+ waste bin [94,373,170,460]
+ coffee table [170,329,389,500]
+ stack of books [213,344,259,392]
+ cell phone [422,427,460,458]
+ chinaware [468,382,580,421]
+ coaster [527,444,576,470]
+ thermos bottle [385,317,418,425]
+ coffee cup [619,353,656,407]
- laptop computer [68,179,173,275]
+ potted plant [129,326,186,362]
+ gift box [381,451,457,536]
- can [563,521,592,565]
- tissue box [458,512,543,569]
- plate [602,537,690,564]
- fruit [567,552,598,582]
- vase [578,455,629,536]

--*--

Each line of the listing must be output once more, exactly as shown above.

## Result:
+ waste bin [94,373,170,460]
+ coffee table [170,329,389,500]
+ stack of books [213,344,259,392]
+ cell phone [422,427,460,458]
+ chinaware [468,382,580,421]
+ coaster [527,444,576,470]
+ thermos bottle [385,317,418,425]
+ coffee cup [619,353,656,407]
- laptop computer [68,179,173,275]
+ potted plant [129,326,186,362]
+ gift box [381,451,457,536]
- can [563,521,592,565]
- tissue box [458,512,543,569]
- plate [602,537,690,564]
- fruit [567,552,598,582]
- vase [578,455,629,536]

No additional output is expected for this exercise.